**Exercise description:** Repeat all the lines below exactly, but omit the pictures.

Edit difference data:
——
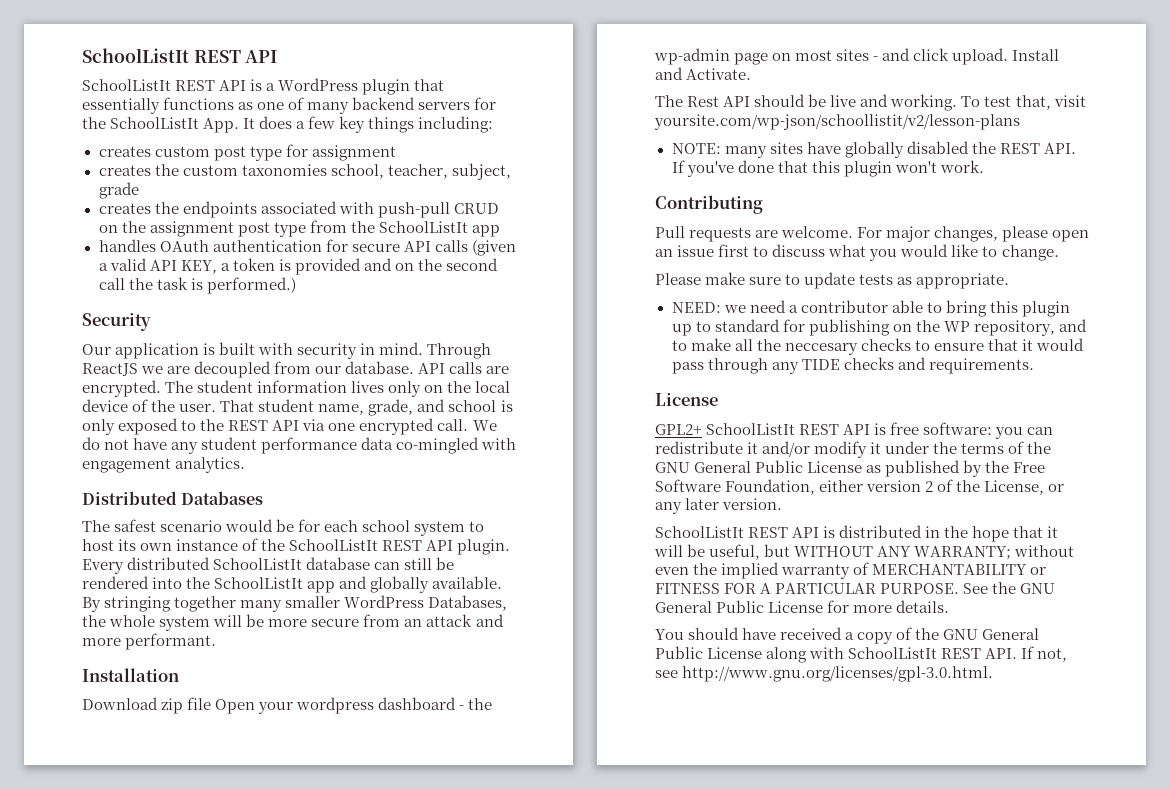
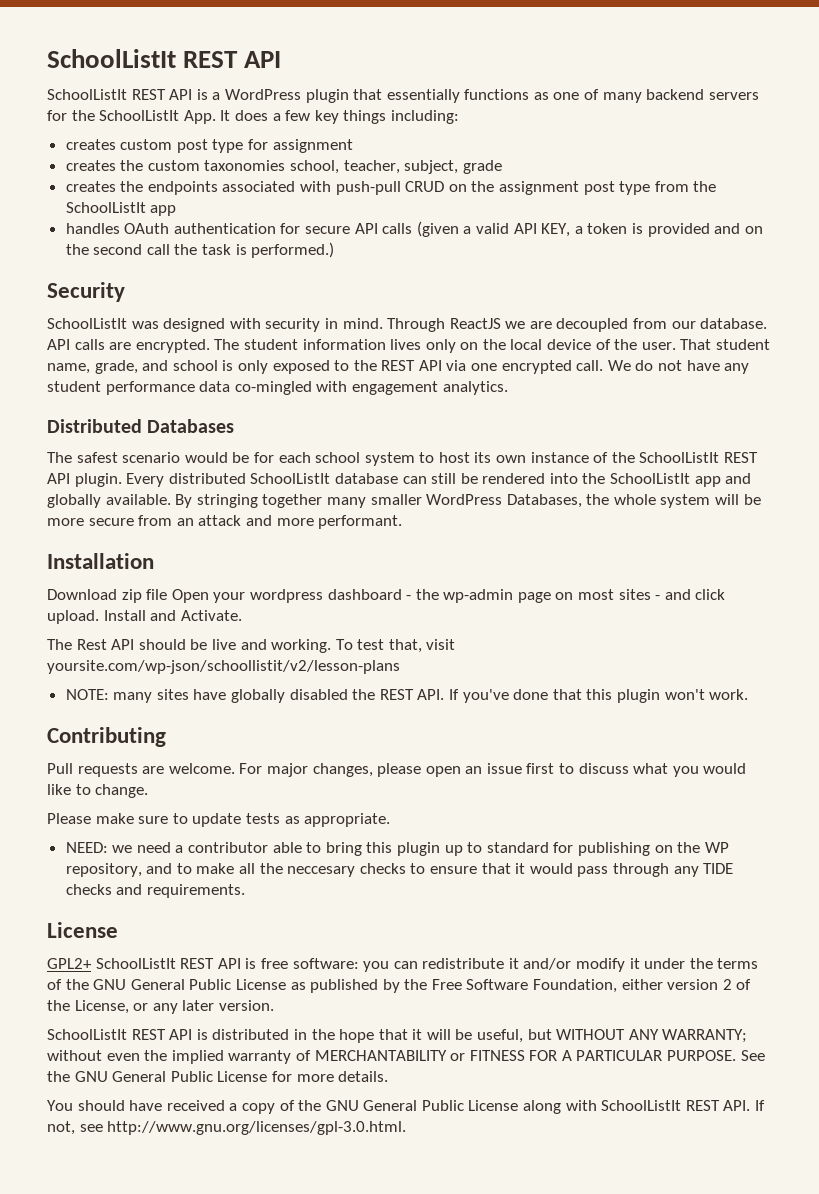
[82,342,256,359] Our application is built -> [47,318,226,332] SchoolListIt was designed

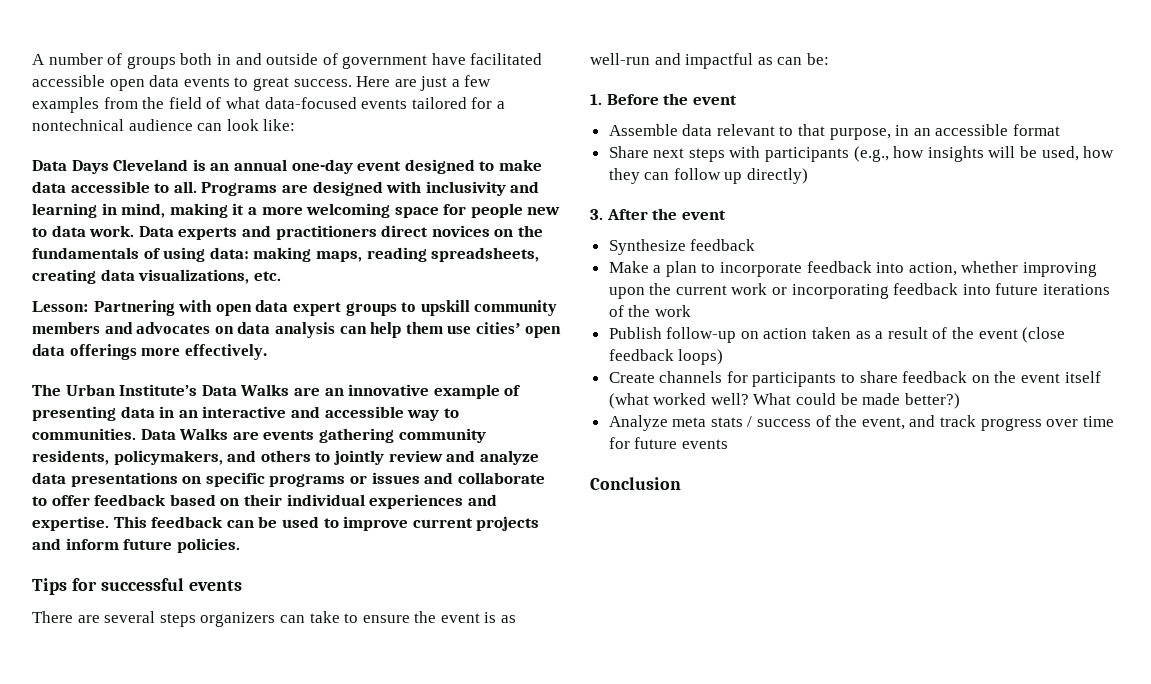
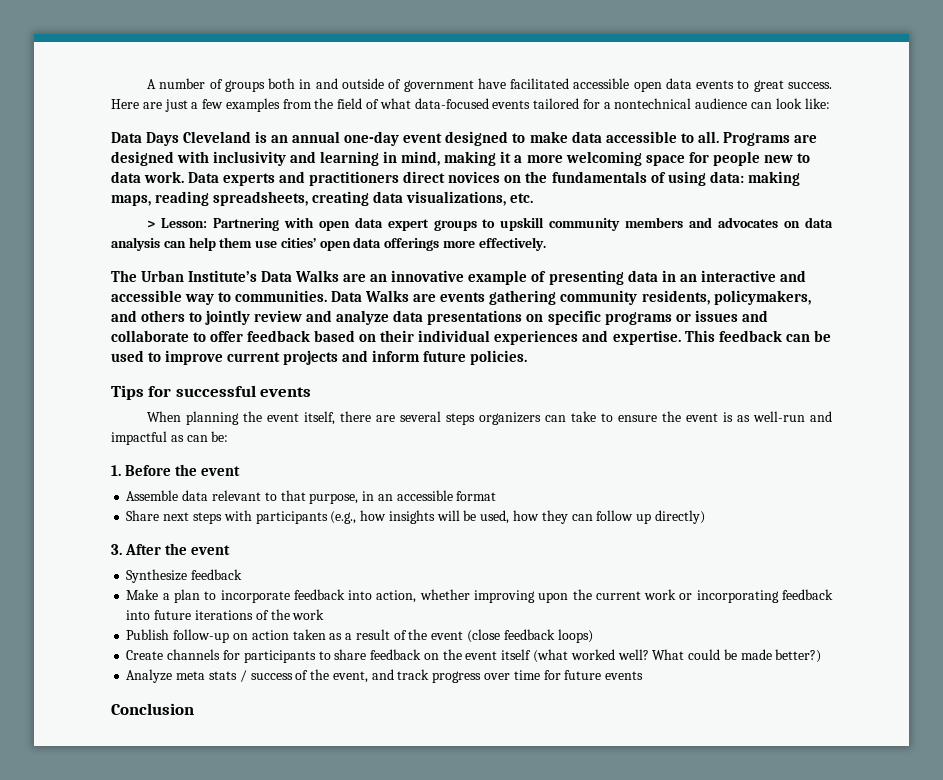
(281, 276) none -> [147,220,156,228] >
[32,611,73,623] There -> [147,411,372,425] When planning the event itself, there

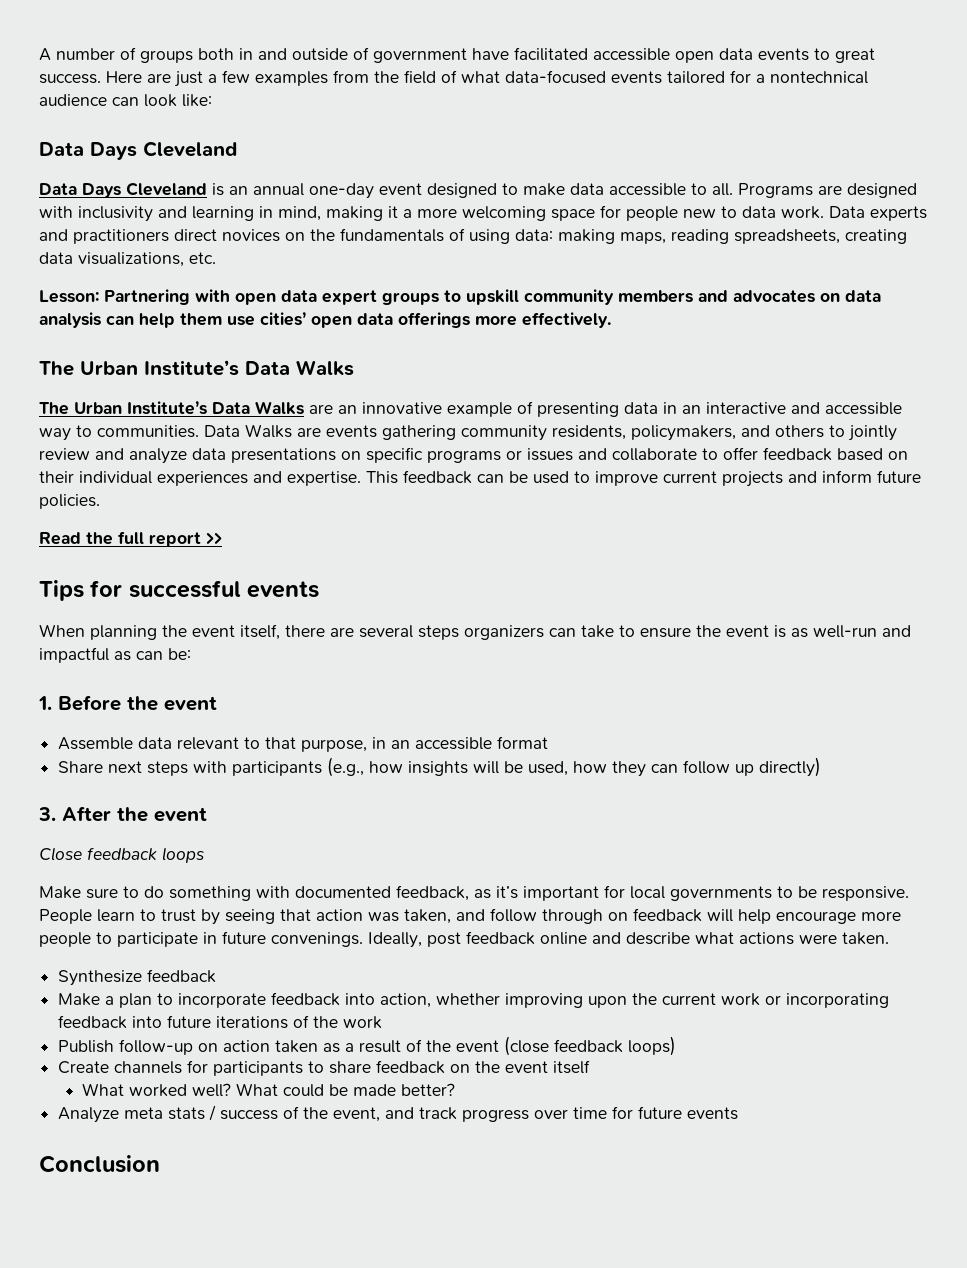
(252, 137) none -> [39,182,207,198] // Data Days Cleveland
[147,220,156,228] > -> (216, 258) none
(340, 276) none -> [39,401,304,415] // The Urban Institute’s Data Walks
(528, 357) none -> [39,531,222,547] // Read the full report >>
(231, 550) none -> [39,847,205,863] [39,885,909,901] [39,908,901,925] [39,931,889,948] // Close feedback loops // Make sure to do something with documented feedback, as it’s important for local governments to be responsive. People learn to trust by seeing that action was taken, and follow through on feedback will help encourage more people to participate in future convenings. Ideally, post feedback online and describe what actions were taken.
[532,649,568,663] (what -> [82,1083,125,1096] // What
[775,649,822,663] better?) -> [401,1083,456,1096] better?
——
**Written answer:**
[82,342,256,359] Our application is built -> [47,318,226,332] SchoolListIt was designed

(281, 276) none -> [147,220,156,228] >
[32,611,73,623] There -> [147,411,372,425] When planning the event itself, there

(252, 137) none -> [39,182,207,198] // Data Days Cleveland
[147,220,156,228] > -> (216, 258) none
(340, 276) none -> [39,401,304,415] // The Urban Institute’s Data Walks
(528, 357) none -> [39,531,222,547] // Read the full report >>
(231, 550) none -> [39,847,205,863] [39,885,909,901] [39,908,901,925] [39,931,889,948] // Close feedback loops // Make sure to do something with documented feedback, as it’s important for local governments to be responsive. People learn to trust by seeing that action was taken, and follow through on feedback will help encourage more people to participate in future convenings. Ideally, post feedback online and describe what actions were taken.
[532,649,568,663] (what -> [82,1083,125,1096] // What
[775,649,822,663] better?) -> [401,1083,456,1096] better?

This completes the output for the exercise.